===== AVAILABLE DATA
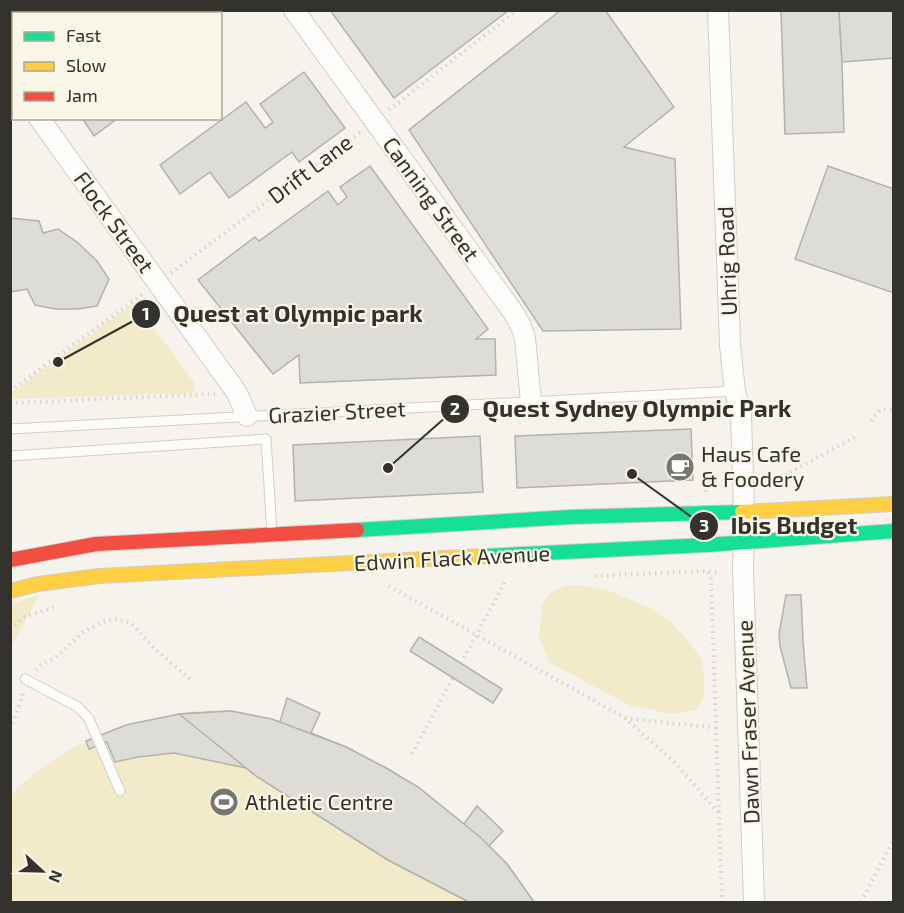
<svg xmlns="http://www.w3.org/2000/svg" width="904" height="913" viewBox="0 0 904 913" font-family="'Exo 2',sans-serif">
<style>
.green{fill:#f2ebc9}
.building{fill:#dddcd6;stroke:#b4b2ac;stroke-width:1.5}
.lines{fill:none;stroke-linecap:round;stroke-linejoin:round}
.lane-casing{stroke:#d0cec8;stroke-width:11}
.street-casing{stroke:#d0cec8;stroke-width:22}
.fast-casing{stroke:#d0cec8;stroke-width:16}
.slow-casing{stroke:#d0cec8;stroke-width:16}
.jam-casing{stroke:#d0cec8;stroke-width:16}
.path{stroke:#d4d4d0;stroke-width:4;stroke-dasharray:1.5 4.5;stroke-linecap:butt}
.lane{stroke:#fefdfc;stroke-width:9}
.street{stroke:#fefdfc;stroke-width:20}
.fast{stroke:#16e098;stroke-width:14}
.slow{stroke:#ffcf43;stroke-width:14}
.jam{stroke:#f24e42;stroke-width:14}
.labels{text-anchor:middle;stroke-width:4.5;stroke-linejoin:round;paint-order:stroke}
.street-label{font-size:22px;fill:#33322c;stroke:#f9f6e7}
.poi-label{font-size:22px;fill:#33322c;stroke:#f9f6e7;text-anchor:start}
.leader{fill:none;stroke:#33322c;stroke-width:2}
.callout-dot{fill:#33322c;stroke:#f9f6e7;stroke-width:2}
.mark-label{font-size:18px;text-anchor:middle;font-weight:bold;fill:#fff}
.callout-label{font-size:24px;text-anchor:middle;font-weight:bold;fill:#33322c;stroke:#f9f6e7;stroke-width:4.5;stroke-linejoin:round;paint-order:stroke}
</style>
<rect width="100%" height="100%" fill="#f5f3eb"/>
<!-- green -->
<g class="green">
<polygon points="135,302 195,384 193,393 11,399 11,393"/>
<polygon points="570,585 589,586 610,591 648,607 670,622 689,642 702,660 704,676 704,695 696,710 671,714 631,706 550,663 539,637 542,605 548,595 557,589"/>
<polygon points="39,595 11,647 11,604"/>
<path d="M198,710C209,711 219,710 230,711C254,713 278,721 300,729C367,753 427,789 479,836C501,855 517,879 534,902H11V795C42,763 83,739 125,726C149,718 174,715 198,710Z"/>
</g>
<!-- building -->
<g class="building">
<polygon points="134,10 187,10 190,14 129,14"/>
<polygon points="330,10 509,10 394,98"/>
<polygon points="561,10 605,10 674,107 624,147 675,159 681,329 543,331 409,130"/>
<polygon points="781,10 839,10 842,62 844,132 785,134"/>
<polygon points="839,10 894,10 894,58 842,62"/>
<polygon points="304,72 345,128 299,162 292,152 229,198 210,172 180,194 160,165 246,102 265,128 273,122 260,104"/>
<polygon points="82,118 118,118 94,136"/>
<polygon points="370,166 488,329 476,339 495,339 496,375 300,383 299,355 273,374 198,280 255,237 259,241 328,191 338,205 347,197 340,187"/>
<polygon points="828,166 894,189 894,293 795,259"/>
<polygon points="10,218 39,221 43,233 58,229 77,242 97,261 109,279 97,306 77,309 56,309 35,305 27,289 10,292"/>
<polygon points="691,429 693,480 517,488 515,436"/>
<polygon points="480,436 483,492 295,501 293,445"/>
<polygon points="786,595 801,595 803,641 807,688 791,688 780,646 779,634"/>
<polygon points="419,637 502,689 493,703 410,651"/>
<polygon points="287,698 320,713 311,733 346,747 386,768 418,787 464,824 477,806 503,831 489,846 507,864 534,902 467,902 465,900 388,860 256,776 246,768 174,753 138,757 115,762 107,742 89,749 86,741 126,725 179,714 231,711 280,722"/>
<polygon points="231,711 272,719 346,747 386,768 418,787 480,837 507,864 534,902 469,902 388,860 256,776 179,714"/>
</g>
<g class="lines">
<!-- lane casing -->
<g class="lane-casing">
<g id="lane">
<polyline points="10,429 735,391"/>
<polyline points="10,456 266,439 272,533"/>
<polyline points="25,679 78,707 89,719 120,791"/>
</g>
</g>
<!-- street casing -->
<g class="street-casing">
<g id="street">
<polyline points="294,10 513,312 521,326 525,338 531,402"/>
<polyline points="718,10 730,345 735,391 741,416 744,511 743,572 754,902"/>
<polyline points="27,14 31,10"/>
<polyline points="10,25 14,23"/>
<polyline points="10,80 14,84"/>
<polyline points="39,118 237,393 247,416"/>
</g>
</g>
<!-- fast casing -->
<g class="fast-casing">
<g id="fast">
<polyline points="357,530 571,517 742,512"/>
<polyline points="484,556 707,545 894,531"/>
</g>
</g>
<!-- slow casing -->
<g class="slow-casing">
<g id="slow">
<polyline points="742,512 894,504"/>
<polyline points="10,591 38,584 99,576 484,556"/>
</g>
</g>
<!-- jam casing -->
<g class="jam-casing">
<polyline id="jam" points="10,560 96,544 357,530"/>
</g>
<!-- path -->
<g class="path">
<polyline points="389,110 517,10"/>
<polyline points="171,273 360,132"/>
<polyline points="10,391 143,294"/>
<polyline points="10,403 215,394"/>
<polyline points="871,421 880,410 894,409"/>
<polyline points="764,481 776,480"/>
<polyline points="776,488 776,480 855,437"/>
<polyline points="706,492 705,485 716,484"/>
<polyline points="708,572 711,579 722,902"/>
<polyline points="595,576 707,571 718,573"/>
<polyline points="389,586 625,718 673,761 719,813"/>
<polyline points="10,629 24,617 57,606"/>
<polyline points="461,663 506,580"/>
<polyline points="36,670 41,665 55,658 83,632 102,622 115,619 131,623 153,647 192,681"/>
<polyline points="625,718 716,728"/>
<polyline points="10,729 20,704 23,693"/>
<polyline points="412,754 453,678"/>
<polyline points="861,902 894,839"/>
</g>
<!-- lane -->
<use href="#lane" class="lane"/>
<!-- street -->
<use href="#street" class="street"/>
<!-- fast -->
<use href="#fast" class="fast"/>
<!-- slow -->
<use href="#slow" class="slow"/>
<!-- jam -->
<use href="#jam" class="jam"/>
</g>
<!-- icons -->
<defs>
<g id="cafe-disc" transform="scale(1.5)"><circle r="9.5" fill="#77766f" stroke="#f9f6e7"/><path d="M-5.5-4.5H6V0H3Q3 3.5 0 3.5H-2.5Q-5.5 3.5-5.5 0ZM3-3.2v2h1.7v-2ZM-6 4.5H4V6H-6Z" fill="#fff"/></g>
<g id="stadium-disc" transform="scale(1.5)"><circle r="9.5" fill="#77766f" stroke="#f9f6e7"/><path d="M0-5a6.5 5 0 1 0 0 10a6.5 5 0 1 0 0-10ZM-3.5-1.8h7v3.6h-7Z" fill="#fff"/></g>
</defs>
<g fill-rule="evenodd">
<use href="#cafe-disc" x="680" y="467"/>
<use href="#stadium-disc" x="224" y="802"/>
</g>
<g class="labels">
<!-- street labels -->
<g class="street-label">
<text transform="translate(310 169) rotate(-37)" y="8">Drift Lane</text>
<text transform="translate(431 199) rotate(54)" y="8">Canning Street</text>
<text transform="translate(114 222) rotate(54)" y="8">Flock Street</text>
<text transform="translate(727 261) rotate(-92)" y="8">Uhrig Road</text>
<text transform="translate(337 412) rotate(-3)" y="8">Grazier Street</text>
<text transform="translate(452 558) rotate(-3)" y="8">Edwin Flack Avenue</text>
<text transform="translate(748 722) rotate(-92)" y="8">Dawn Fraser Avenue</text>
</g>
<!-- poi labels -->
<g class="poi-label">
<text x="701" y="462">Haus Cafe<tspan x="701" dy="25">&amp; Foodery</tspan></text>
<text x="245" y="810">Athletic Centre</text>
</g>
</g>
<!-- callouts -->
<path class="leader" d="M58 362L146 314M388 468L455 409M632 474L704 526"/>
<g class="callout-dot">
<circle cx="58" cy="362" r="6"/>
<circle cx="388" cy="468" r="6"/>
<circle cx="632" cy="474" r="6"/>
<circle cx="146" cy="314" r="15"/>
<circle cx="455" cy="409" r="15"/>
<circle cx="704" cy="526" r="15"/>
</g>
<g class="mark-label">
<text x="146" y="320">1</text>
<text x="455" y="415">2</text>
<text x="704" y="532">3</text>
</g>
<g class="callout-label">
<text x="298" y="322">Quest at Olympic park</text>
<text x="637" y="417">Quest Sydney Olympic Park</text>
<text x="794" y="534">Ibis Budget</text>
</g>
<!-- border -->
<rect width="904" height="913" fill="none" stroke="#33322c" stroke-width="24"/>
<!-- legend -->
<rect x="12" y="12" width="210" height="108" fill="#f9f6e7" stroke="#aaa89c" stroke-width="1.5"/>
<rect x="24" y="32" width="30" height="9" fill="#16e098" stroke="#aaa89c" stroke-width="1.5"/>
<text x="66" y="42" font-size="18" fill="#33322c">Fast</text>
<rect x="24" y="62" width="30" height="9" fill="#ffcf43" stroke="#aaa89c" stroke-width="1.5"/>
<text x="66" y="72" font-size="18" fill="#33322c">Slow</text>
<rect x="24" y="92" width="30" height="9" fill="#f24e42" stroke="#aaa89c" stroke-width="1.5"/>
<text x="66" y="102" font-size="18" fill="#33322c">Jam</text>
<!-- north arrow -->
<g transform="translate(42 871) rotate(112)" stroke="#f9f6e7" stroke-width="4.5" paint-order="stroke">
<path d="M0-4.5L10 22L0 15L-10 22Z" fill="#33322c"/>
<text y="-9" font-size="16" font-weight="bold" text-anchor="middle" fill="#33322c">N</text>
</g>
</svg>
==========
*WHAT THIS TASK INVOLVES:* Report every line above that has the string "lines" in it.

*EXERCISE OUTPUT:*
.lines{fill:none;stroke-linecap:round;stroke-linejoin:round}
<g class="lines">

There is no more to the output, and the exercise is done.